§ Exercise passage:

Back in college, one of my closest chums, Marlo, was from Santa Fe; and nothing was ever spicy enough, for her. Regardless of the cuisine or the restaurant, she always had to have things made spicier; and we would all chuckle about it. Fast forward to one week after my first trip to Santa Fe, and – now that the sensation has returned to my mouth – I get it.
So, I arrive in Santa Fe, and my pal, Katherine Jetter, had come to pick me up, for lunch. As we left the lobby of La Fonda on the Plaza, Katherine asked if I liked Mexican food, and upon hearing my response (“Uh, yes, please!”), we walked the block to Prince Patio; where in 1879, Governor Bradford Prince set-up shop with his family – after purchasing the trio of patios surrounded by eighteen rooms, from the descendants of Captain Diego Arias de Quiros (who had himself been given the land, in 1692, by Charles II of Spain**). Governor Prince’s peeps held onto the property, until the ‘40s; and in 1960, Polly and Thornton Carswell took it over, with their successful restaurant, The Shed (that had outgrown its original location, on Burro Alley).
When we had taken our seats, on the patio, and looked over the menu; I located the section entitled “New Mexican Entrées,” and my eyes settled on the Chicken Enchilada Plate. Featuring chicken, cheddar cheese, and onions, rolled in two blue-corn tortillas (for which they graciously substituted a pair of flour tortillas). And while the menu offers a choice of red or green chile; I ordered the off-the-menu option of combining the two, in what the locals call “Christmas” style. The plate came with pinto beans (which I opted against), and Posole – the pueblo stew of Nixtamal corn, lean pork, coarse red chile, garlic, and oregano – which I consumed, eagerly. Also, in keeping with tradition at The Shed, my New Mexican Entrée came with a basket of French Garlic Bread.

§ Records provided:
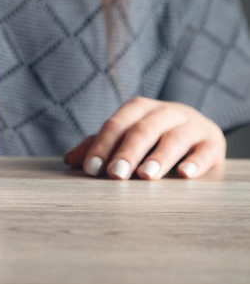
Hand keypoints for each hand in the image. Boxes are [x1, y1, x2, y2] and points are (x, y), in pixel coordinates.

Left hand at [63, 97, 225, 179]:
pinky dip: (196, 162)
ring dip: (159, 157)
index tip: (90, 169)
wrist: (195, 131)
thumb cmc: (151, 137)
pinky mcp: (213, 141)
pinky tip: (185, 175)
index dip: (102, 146)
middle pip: (143, 130)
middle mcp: (165, 111)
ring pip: (174, 138)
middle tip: (115, 175)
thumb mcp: (124, 138)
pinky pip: (206, 150)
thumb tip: (69, 161)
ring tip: (146, 175)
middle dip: (127, 153)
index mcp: (139, 108)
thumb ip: (98, 147)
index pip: (117, 125)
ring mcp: (191, 125)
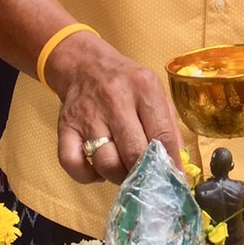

§ Exercise aim: Please copy the Santa Fe passage from "Back in college, one" to "mouth – I get it.", substituting "friends" for "chums". These records come from another source.

§ Task output:
Back in college, one of my closest friends, Marlo, was from Santa Fe; and nothing was ever spicy enough, for her. Regardless of the cuisine or the restaurant, she always had to have things made spicier; and we would all chuckle about it. Fast forward to one week after my first trip to Santa Fe, and – now that the sensation has returned to my mouth – I get it.